His discomfort amused her a little, partly because of the sliver episode and partly because, when she finally told him about her promise to Lil, she wouldn’t be the only one with some explaining to do. “Well, now,” he said, and rubbed the back of his neck. That was all, just “Well, now.”
In good time, after inspecting the chickens, who were sprouting real feathers and growing at an astounding rate, and talking horses with Webb for a while out in the barn, Gus finally climbed back into his wagon and headed home.
Webb came into the house, carried a basin of water out onto the kitchen step, took off his shirt, and began to wash himself industriously. The splashes beaded in his hair and on his skin, glittering with fragments of refracted sunlight.
“What prompted Diamond Lil to give us a bed?” he asked, drying himself with the towel Megan provided.
“I was going to ask you that very thing, Mr. Stratton,” she replied.
“I might have said something,” he admitted.
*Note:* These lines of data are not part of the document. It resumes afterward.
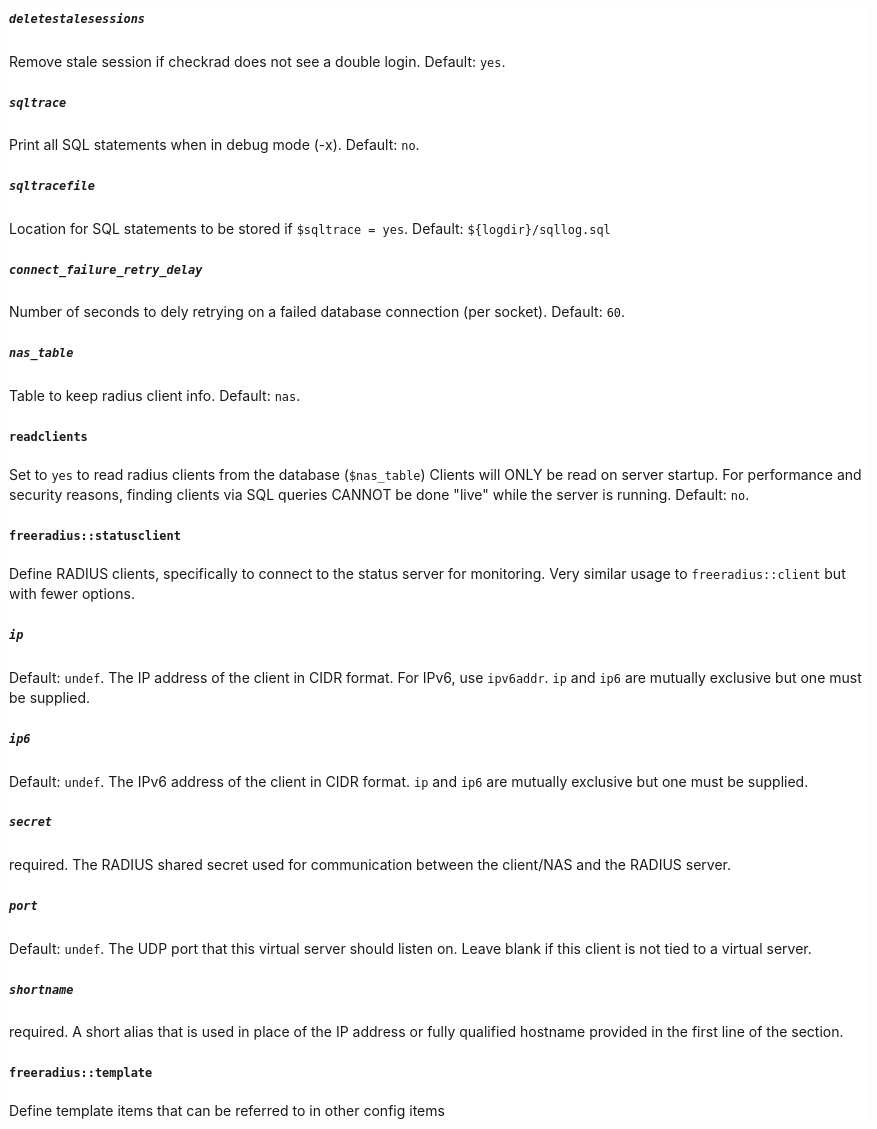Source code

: ##### `deletestalesessions`

Remove stale session if checkrad does not see a double login. Default: `yes`.

##### `sqltrace`

Print all SQL statements when in debug mode (-x). Default: `no`.

##### `sqltracefile`

Location for SQL statements to be stored if `$sqltrace = yes`. Default:
`${logdir}/sqllog.sql`

##### `connect_failure_retry_delay`

Number of seconds to dely retrying on a failed database connection (per socket). Default: `60`.

##### `nas_table`

Table to keep radius client info. Default: `nas`.

#### `readclients`

Set to `yes` to read radius clients from the database (`$nas_table`) Clients will ONLY be read on server startup. For performance
and security reasons, finding clients via SQL queries CANNOT be done "live" while the server is running. Default: `no`.

#### `freeradius::statusclient`

Define RADIUS clients, specifically to connect to the status server for monitoring.
Very similar usage to `freeradius::client` but with fewer options.

##### `ip`
Default: `undef`. The IP address of the client in CIDR format.  For IPv6, use `ipv6addr`. `ip` and `ip6` are mutually exclusive but one must be supplied.

##### `ip6`
Default: `undef`. The IPv6 address of the client in CIDR format. `ip` and `ip6` are mutually exclusive but one must be supplied.

##### `secret`
required. The RADIUS shared secret used for communication between the client/NAS and the RADIUS server.

##### `port`
Default: `undef`. The UDP port that this virtual server should listen on. Leave blank if this client is not tied to a virtual server.

##### `shortname`
required. A short alias that is used in place of the IP address or fully qualified hostname provided in the first line of the section.

#### `freeradius::template`

Define template items that can be referred to in other config items
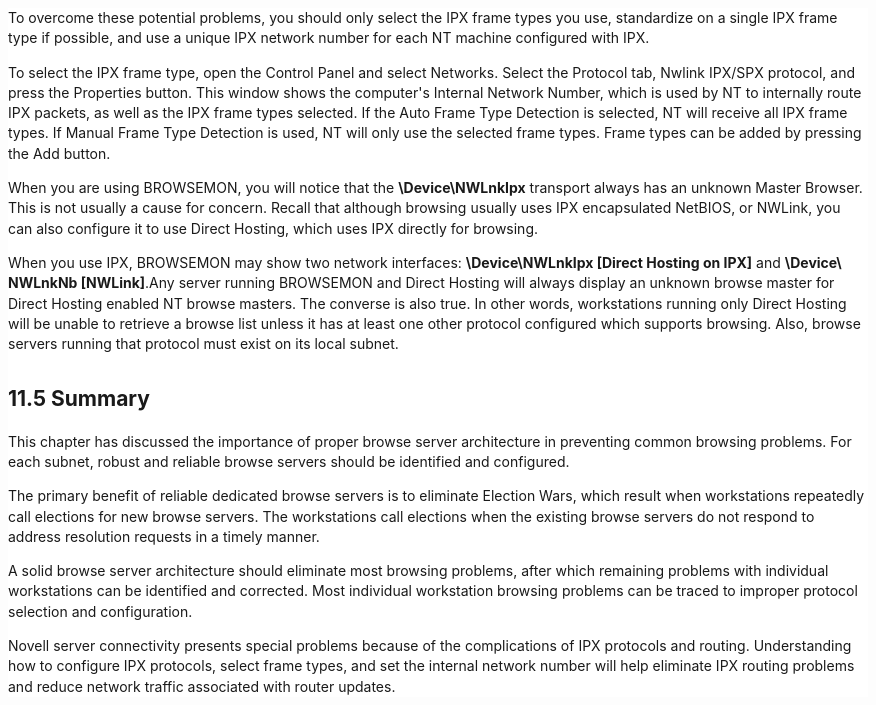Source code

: To overcome these potential problems, you should only select the IPX frame types you use, standardize on a single IPX frame type if possible, and use a unique IPX network number for each NT machine configured with IPX.

To select the IPX frame type, open the Control Panel and select Networks. Select the Protocol tab, Nwlink IPX/SPX protocol, and press the Properties button. This window shows the computer's Internal Network Number, which is used by NT to internally route IPX packets, as well as the IPX frame types selected. If the Auto Frame Type Detection is selected, NT will receive all IPX frame types. If Manual Frame Type Detection is used, NT will only use the selected frame types. Frame types can be added by pressing the Add button.

When you are using BROWSEMON, you will notice that the **\Device\NWLnkIpx** transport always has an unknown Master Browser. This is not usually a cause for concern. Recall that although browsing usually uses IPX encapsulated NetBIOS, or NWLink, you can also configure it to use Direct Hosting, which uses IPX directly for browsing.

When you use IPX, BROWSEMON may show two network interfaces: **\Device\NWLnkIpx [Direct Hosting on IPX]** and **\Device\ NWLnkNb [NWLink]**.Any server running BROWSEMON and Direct Hosting will always display an unknown browse master for Direct Hosting enabled NT browse masters. The converse is also true. In other words, workstations running only Direct Hosting will be unable to retrieve a browse list unless it has at least one other protocol configured which supports browsing. Also, browse servers running that protocol must exist on its local subnet.

## 11.5 Summary

This chapter has discussed the importance of proper browse server architecture in preventing common browsing problems. For each subnet, robust and reliable browse servers should be identified and configured.

The primary benefit of reliable dedicated browse servers is to eliminate Election Wars, which result when workstations repeatedly call elections for new browse servers. The workstations call elections when the existing browse servers do not respond to address resolution requests in a timely manner.

A solid browse server architecture should eliminate most browsing problems, after which remaining problems with individual workstations can be identified and corrected. Most individual workstation browsing problems can be traced to improper protocol selection and configuration.

Novell server connectivity presents special problems because of the complications of IPX protocols and routing. Understanding how to configure IPX protocols, select frame types, and set the internal network number will help eliminate IPX routing problems and reduce network traffic associated with router updates.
“To Lil?” Megan inquired lightly.
He shook his head, thrust a hand through his damp hair. “One of the girls. They gossip just like all females.” He paused, sighed, rested his hands on his hips. The gesture, usually an indication of stubbornness, seemed almost defensive. “Megan, I won’t deny that I’ve spent time upstairs at Lil’s. A man gets real lonely out here without a wife. But I won’t be going back there, ever—I give you my word on that.”
She hid a smile. “Not even to the saloon?”
He grinned. “I didn’t say that,” he pointed out.
Her turn. She drew in a deep breath, let it out slowly. “Lil is building a show house,” she blurted out, just to get it over with. “She asked me to be a silent partner and help her get started, and I said I would.”
Webb’s face was unreadable, but he wasn’t smiling, and that wasn’t a good sign. “You’re going to be an actress again?” he asked. He’d brought one foot to rest on the top step, and now he leaned, both arms folded, against his raised knee. “Seems to me that won’t leave you much time to be a wife and mother.”